Joins

It is often necessary to use multiple Timestreams to define a query. Understanding user behavior requires considering their activity across a variety of event streams. Normalizing user behavior may require looking comparing the per-user values to the average values for the region. Both of these are accomplished by joining the Timestreams.

Implicit Joins

Timestreams associated with the same kind of entity – for instance, a user – are automatically joined. This makes it easy to write queries that consider multiple event streams in a single query.

Joining two event streams to compute page-views per purchase
page_views.count() / purchases.count()

Domains

It is sometimes useful to consider the domain of an expression. This corresponds to the points in time and entities associated with the points in the expression.

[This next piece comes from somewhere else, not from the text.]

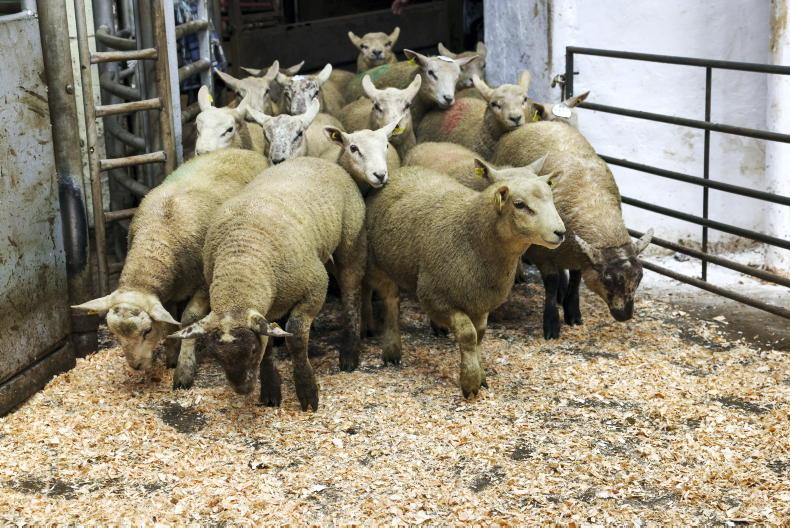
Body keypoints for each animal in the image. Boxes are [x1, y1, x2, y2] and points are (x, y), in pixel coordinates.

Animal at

For discrete timestreams, this corresponds to the points at which those values occur. For continuous timestreams, this corresponds to the points at which the value changes.

Whenever expressions with two (or more) different domains are used in the same expression they are implicitly joined. The join is an outer join that contains an event if either (any) of the input domains contained an event. For any input table that is continuous, the join is as of the time of the output, taking the latest value from that input.

Explicit Lookups

Values from associated with other entities may be retrieved using kaskada.Timestream.lookup. left.lookup(right) does a left-join, looking up the value from right for each computed key in left.

Lookups are temporally correct – the value retrieved corresponds to the right value at the time the key occurred in left.